I’m still panting and staring at the mess a few moments later when a man wearing light blue scrubs with a hospital badge clipped to the pocket peeks around the corner to the alcove we’re standing in.

“Everything okay in here?” He looks from me to Greedy, then to the cluster of scattered chairs off to the side.

“He’s fine. We’re fine.” Greedy’s voice is suddenly even, his tone brooking no argument. To the outside world, including this stranger, we’re fine .

My guilt turns into anger at how easily he can shut me out and carry on. He rode in the ambulance with Hunter. I had to drive the truck. We’re supposed to be a team—why the hell is he refusing to engage now?

Panic floods my system.

What if he’s acting this way to protect me? What if she’s more hurt than I realize and he’s just waiting for the others to get here so he only has to explain it once?

Does he know more than I do? Why isn’t he filling me in?

I take two long steps forward, ready to demand he talk to me, but before I can, his dad rushes into the room, and the sight of him sucks all the air right out of my lungs.
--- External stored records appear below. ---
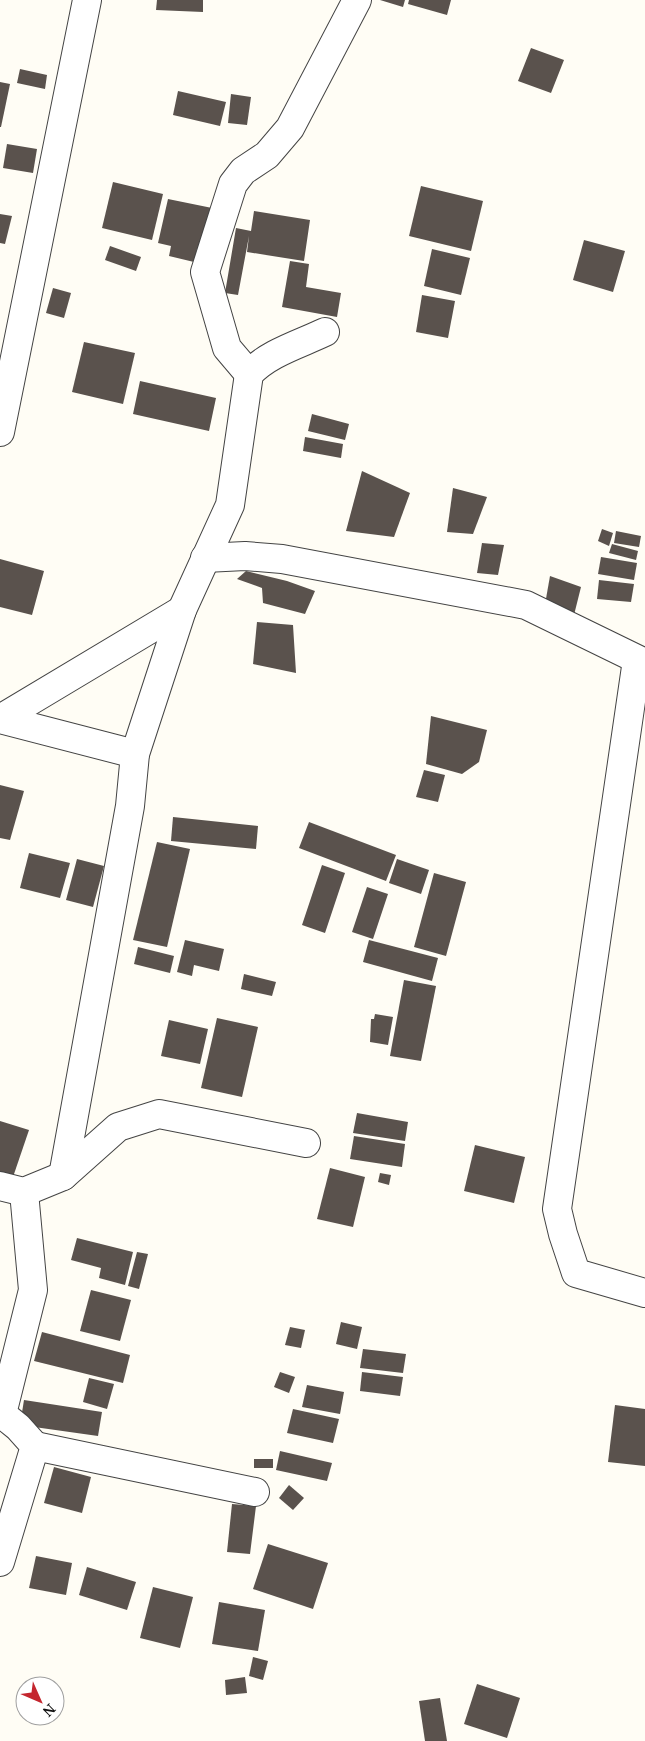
<svg xmlns="http://www.w3.org/2000/svg" width="645" height="1741" font-family="'Noto Serif',serif">
<style>
.building{fill:#5a524d}
.lines{fill:none;stroke-linecap:round;stroke-linejoin:round}
.street-casing{stroke:#444;stroke-width:30}
.street{stroke:#fff;stroke-width:28}
</style>
<rect width="100%" height="100%" fill="#fffdf5"/>
<g class="building">
<path d="M157 0H203V12L156 10Z"/>
<path d="M380 0H405L403 7Z"/>
<path d="M409 0H451L447 15 408 4Z"/>
<path d="M531 48 564 60 551 93 518 81Z"/>
<path d="M20 69 47 75 45 89 17 83Z"/>
<path d="M0 82 10 84 1 127H0Z"/>
<path d="M178 91 226 102 220 126 173 115Z"/>
<path d="M231 94 251 97 247 125 228 123Z"/>
<path d="M7 144 37 149 33 173 3 168Z"/>
<path d="M113 182 163 194 152 240 102 228Z"/>
<path d="M421 186 483 201 471 251 409 236Z"/>
<path d="M168 199 217 209 208 251 197 249 194 262 169 256 171 246 158 243Z"/>
<path d="M254 211 310 220 304 261 247 252 249 236 238 295 225 293 236 228 251 231Z"/>
<path d="M0 214 12 216 5 244 0 243Z"/>
<path d="M584 240 625 251 613 292 573 280Z"/>
<path d="M110 246 141 257 136 271 105 260Z"/>
<path d="M432 249 470 258 461 295 424 286Z"/>
<path d="M290 261 309 264 306 287 341 293 337 317 282 307Z"/>
<path d="M53 288 71 293 64 318 46 313Z"/>
<path d="M422 295 455 301 448 338 416 332Z"/>
<path d="M84 342 135 353 123 404 72 392Z"/>
<path d="M140 381 216 398 209 431 133 414Z"/>
<path d="M312 414 349 424 345 440 308 431Z"/>
<path d="M305 437 343 444 341 458 303 451Z"/>
<path d="M362 471 410 493 394 537 346 531Z"/>
<path d="M453 488 487 497 473 534 447 532Z"/>
<path d="M602 529 613 533 609 546 598 541Z"/>
<path d="M616 531 641 536 639 547 614 543Z"/>
<path d="M482 543 504 545 498 575 477 573Z"/>
<path d="M612 544 638 551 636 560 609 553Z"/>
<path d="M601 557 637 563 634 580 598 574Z"/>
<path d="M0 559 44 571 32 615 0 607Z"/>
<path d="M246 571 287 581 315 591 305 614 263 603 262 588 237 579Z"/>
<path d="M550 576 581 587 574 615 544 610Z"/>
<path d="M599 580 634 584 631 602 597 599Z"/>
<path d="M257 622 293 625 296 673 253 664Z"/>
<path d="M431 716 487 730 479 762 462 774 426 764Z"/>
<path d="M424 770 445 775 438 802 416 797Z"/>
<path d="M0 785 24 791 10 840 0 838Z"/>
<path d="M173 817 258 826 256 849 171 841Z"/>
<path d="M309 822 396 855 386 881 299 848Z"/>
<path d="M157 842 190 849 167 947 133 940Z"/>
<path d="M29 853 70 863 60 898 20 888Z"/>
<path d="M77 859 104 866 93 907 66 900Z"/>
<path d="M397 859 429 870 421 894 389 883Z"/>
<path d="M322 865 345 873 325 933 302 925Z"/>
<path d="M434 873 466 882 446 956 414 947Z"/>
<path d="M367 887 388 894 373 939 352 932Z"/>
<path d="M185 940 224 949 219 971 194 965 192 976 177 972Z"/>
<path d="M369 940 438 958 432 981 363 962Z"/>
<path d="M138 947 174 956 170 973 134 964Z"/>
<path d="M244 974 276 982 272 996 241 989Z"/>
<path d="M404 980 436 986 421 1061 390 1056Z"/>
<path d="M375 1014 393 1017 388 1045 370 1042 371 1019H374Z"/>
<path d="M217 1018 258 1027 242 1097 201 1088Z"/>
<path d="M169 1020 208 1029 200 1064 161 1056Z"/>
<path d="M357 1113 408 1122 405 1141 353 1133Z"/>
<path d="M0 1121 29 1130 13 1177 0 1173Z"/>
<path d="M354 1136 405 1144 402 1167 350 1159Z"/>
<path d="M475 1145 525 1157 514 1203 464 1191Z"/>
<path d="M330 1168 365 1177 353 1227 317 1219Z"/>
<path d="M380 1173 391 1175 389 1185 378 1182Z"/>
<path d="M77 1238 133 1252 125 1285 99 1278 101 1268 71 1260Z"/>
<path d="M137 1252 148 1254 139 1289 128 1286Z"/>
<path d="M91 1290 131 1300 120 1341 80 1331Z"/>
<path d="M341 1322 362 1327 357 1349 336 1344Z"/>
<path d="M290 1327 305 1330 301 1348 285 1345Z"/>
<path d="M42 1332 130 1355 123 1383 34 1361Z"/>
<path d="M363 1349 406 1354 403 1373 360 1368Z"/>
<path d="M280 1372 295 1377 289 1393 274 1387Z"/>
<path d="M362 1372 403 1377 400 1396 360 1391Z"/>
<path d="M89 1378 114 1384 107 1409 83 1402Z"/>
<path d="M307 1385 344 1392 340 1414 302 1407Z"/>
<path d="M24 1400 102 1412 98 1436 20 1425Z"/>
<path d="M615 1405 645 1409V1466L608 1462Z"/>
<path d="M293 1409 339 1419 333 1443 287 1433Z"/>
<path d="M280 1451 332 1463 327 1481 276 1470Z"/>
<rect x="254" y="1459" width="19" height="9"/>
<path d="M54 1467 91 1477 82 1513 44 1503Z"/>
<path d="M289 1485 304 1498 293 1510 279 1498Z"/>
<path d="M232 1504 256 1506 250 1554 227 1552Z"/>
<path d="M268 1544 328 1563 313 1609 253 1589Z"/>
<path d="M36 1556 72 1563 66 1595 29 1588Z"/>
<path d="M87 1567 136 1582 127 1610 79 1595Z"/>
<path d="M153 1587 193 1597 180 1648 140 1638Z"/>
<path d="M219 1602 265 1610 258 1651 212 1644Z"/>
<path d="M253 1657 268 1661 263 1680 249 1676Z"/>
<path d="M245 1677 247 1693 226 1695 225 1680Z"/>
<path d="M477 1684 520 1698 507 1738 464 1724Z"/>
<path d="M440 1698 447 1741H425L419 1701Z"/>
</g>
<g class="lines">
<g class="street-casing">
<g id="street">
<path d="M249 374 227 348 205 272 233 184 243 171 267 155 290 128 357 0"/>
<path d="M0 432 87 0"/>
<path d="M205 558 245 556 282 559 526 605 645 663"/>
<path d="M637 660 557 1209 563 1234 576 1273 645 1293"/>
<path d="M0 719 182 610"/>
<path d="M0 719 135 754"/>
<path d="M63 1176 130 806 135 754 182 610 230 505 249 374C268 353 300 344 325 332"/>
<path d="M0 1186 24 1192 63 1176 118 1127 159 1114 306 1143"/>
<path d="M35 1446 255 1492"/>
<path d="M0 1562 35 1446 18 1427 2 1414 33 1290 24 1192"/>
</g>
</g>
<use href="#street" class="street"/>
</g>
<g transform="translate(40 1701) rotate(135)"><circle r="24" fill="#ffffff" stroke="#a0a0a0"/>
<path d="M0-4L9 19L0 12L-9 19Z" fill="#c4262e"/>
<text y="-8" font-size="14" font-weight="bold" text-anchor="middle" fill="#111111">N</text>
</g>
</svg>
Dr. F freezes when he’s sees Greedy standing stock-still with his arms crossed over his chest, his face blanching.

They stand off, neither speaking as the seconds tick by.

Finally, in the lowest, most grave voice I’ve ever heard escape G, he says, “Magnolia pushed her down the stairs.”

A shocked, exasperated gasp fills the silence. “Garrett,” Dr. Ferguson scolds. “I understand you’re upset, but to throw around unwarranted accusations—”

“ Enough .” G charges toward his dad, fuming.

Instinctively, I follow, ready to have his back, support him, whatever he needs.

“She pushed her. She fucking pushed her. If you’d open your goddamn eyes and pay a single modicum of attention to anything besides work and your flighty, deranged wife, you wouldn’t be so fucking surprised.”

All the calmness. All the inferred control.

It’s gone. Vanished.

G wasn’t blocking me out. He was barely holding his shit together and harboring it close so he’d unleash on the person who actually deserves his ire.

“Garrett, please—”

“No, Dad. This isn’t a discussion. This isn’t a debate. I heard Hunter’s fucking scream from your office. She was pushed. Magnolia fucking pushed her.”

Dr. F hangs his head. He looks so small. Frail and older, somehow.

With a subtle shake of his head, he lifts his gaze and focuses on his son. “We don’t know that. Not for sure.”

Greedy stiffens, his posture embodying the dismay and disappointment engulfing me in this moment. I used to admire Dr. Ferguson. Hell, I used to be jealous of G because he had such a great dad. But what sort of parent ignores all the ugly they’d rather not see, picking and choosing when to show up for their kid, when to stand at their side?

The jealousy that’s long lingered in the back of my mind evaporates. No longer do I wish Dr. F was my dad the way I did growing up.

No. As I take in the meek man before me, I’m disgusted more than anything.

“I have nothing left to say to you, then,” Greedy replies, whisper-soft.

With a sigh, Dr. Ferguson looks over G’s shoulder at me, his eyes searching and desperate. Whatever he sees in my expression shuts him down once again.

“I’ll be in my office.” With that, he turns on his heel, leaving the waiting area without another word.

I step forward and place one hand on G’s shoulder. He needs to know I’m here. That I’m not going anywhere. When he’s ready, if he needs me, I’m right fucking here.

Without warning, he slumps back, giving me all his weight. With an oomph , I hold him up, steadying him. I thread my arms beneath his and around his torso and rest my chin on his shoulder.

It’s not enough—it’s impossible to dull the edges and soothe the ache of this moment—but it’s all I can give him right now.

“I love you.” This is the least romantic setting. We’re under the most dire of circumstances. Even so, I need him to know. In the face of the most harrowing day of our lives, I just need him to fucking know.

“I love you, too,” he sniffles, smoothing his hands down my forearms. A silent sob rolls through him.

I hold him tighter, determined to absorb as much of his pain as I can. His breathing is shaky for a few inhales. Then, suddenly, it’s not.

G scrubs at his face, turns in my arms, and looks me square in the eyes. “Let’s go find our girl.”